En attendant les propositions du rapport Richelme
Le président de la Conférence générale des juges consulaires, Georges Richelme, n’a pas souhaité dévoiler les conclusions de la mission sur la justice économique qui lui a été confiée par le gouvernement, en octobre dernier. «La remise du rapport est prévue dans quelques jours et je ne dévoilerai pas le contenu de nos travaux car je réserve les résultats au garde des Sceaux», a-t-il expliqué. Un des objectifs de cette mission est d’étudier une meilleure articulation entre les différents dispositifs de prévention. «Il y a pléthore de dispositifs de prévention, et la caractéristique majeure de tous ces dispositifs est qu’ils ne convergent pas, et cela entrave la compréhension de la finalité et le choix de ces dispositifs».

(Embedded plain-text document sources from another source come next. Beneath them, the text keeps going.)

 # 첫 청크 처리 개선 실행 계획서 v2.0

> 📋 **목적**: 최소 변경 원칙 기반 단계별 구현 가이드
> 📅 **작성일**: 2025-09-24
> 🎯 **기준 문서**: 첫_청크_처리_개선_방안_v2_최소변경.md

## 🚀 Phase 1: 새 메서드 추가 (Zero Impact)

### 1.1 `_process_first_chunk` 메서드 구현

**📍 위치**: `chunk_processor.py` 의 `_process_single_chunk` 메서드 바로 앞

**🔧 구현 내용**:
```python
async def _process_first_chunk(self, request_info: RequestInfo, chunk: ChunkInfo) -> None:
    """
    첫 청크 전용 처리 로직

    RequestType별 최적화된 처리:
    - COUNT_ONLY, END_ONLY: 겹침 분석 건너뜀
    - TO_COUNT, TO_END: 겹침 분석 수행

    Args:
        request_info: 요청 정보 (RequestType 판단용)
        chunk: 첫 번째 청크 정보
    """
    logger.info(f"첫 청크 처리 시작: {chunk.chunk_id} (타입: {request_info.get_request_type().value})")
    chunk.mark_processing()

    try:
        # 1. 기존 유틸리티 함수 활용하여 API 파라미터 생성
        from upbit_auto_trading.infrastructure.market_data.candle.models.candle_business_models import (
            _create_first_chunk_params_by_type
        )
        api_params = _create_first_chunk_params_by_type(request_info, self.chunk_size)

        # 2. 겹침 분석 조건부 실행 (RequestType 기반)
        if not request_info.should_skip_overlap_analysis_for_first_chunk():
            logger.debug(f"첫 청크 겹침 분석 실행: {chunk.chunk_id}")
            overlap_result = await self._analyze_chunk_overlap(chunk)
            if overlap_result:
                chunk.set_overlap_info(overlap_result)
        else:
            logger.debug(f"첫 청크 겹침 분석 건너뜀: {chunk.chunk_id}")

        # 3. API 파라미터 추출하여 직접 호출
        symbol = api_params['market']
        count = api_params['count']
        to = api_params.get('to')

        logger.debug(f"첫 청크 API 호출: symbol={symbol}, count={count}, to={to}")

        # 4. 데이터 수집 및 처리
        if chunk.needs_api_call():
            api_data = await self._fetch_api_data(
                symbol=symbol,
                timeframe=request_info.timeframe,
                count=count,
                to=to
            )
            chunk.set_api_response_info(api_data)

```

Autre objectif : améliorer l’accompagnement des entrepreneurs et, en particulier, des petits entrepreneurs. Alors que les quelque 4 000 procédures de prévention ouvertes chaque année par les tribunaux de commerce «se traduisent par 75 % d’accords positifs avec les créanciers», il y a grande «méconnaissance de ces procédures amiables par les TPE», lesquelles souffrent «d’un manque général d’informations et de conseils».
Que restera-t-il des ordonnances Covid ?
En ce qui concerne la transposition de la directive «Insolvabilité», le ministère de la Justice a soumis, fin décembre, les avant-projets d’ordonnances «droit des sûretés» et «procédures collectives» aux professionnels. Le directeur des Affaires civiles et du Sceau, Jean-François de Montgolfier, a précisé que quatre dispositions issues des ordonnances «Covid» prises en 2020 «ont vocation à être maintenues», dans le cadre de cette transposition : l’assouplissement des conditions d’accès à la sauvegarde accélérée, avec la suppression de la condition de seuil, l’institution d’un privilège dit de sauvegarde ou de redressement, l’assouplissement des conditions d’ouverture du rétablissement professionnel et l’extension du champ de la liquidation judiciaire simplifiée. L’objectif vise à «préserver ce qui fonctionne et introduire ce qui peut être de nature à améliorer l’efficacité, en s’inspirant de ce qui se fait à l’étranger, et notamment en Allemagne», a-t-il ajouté.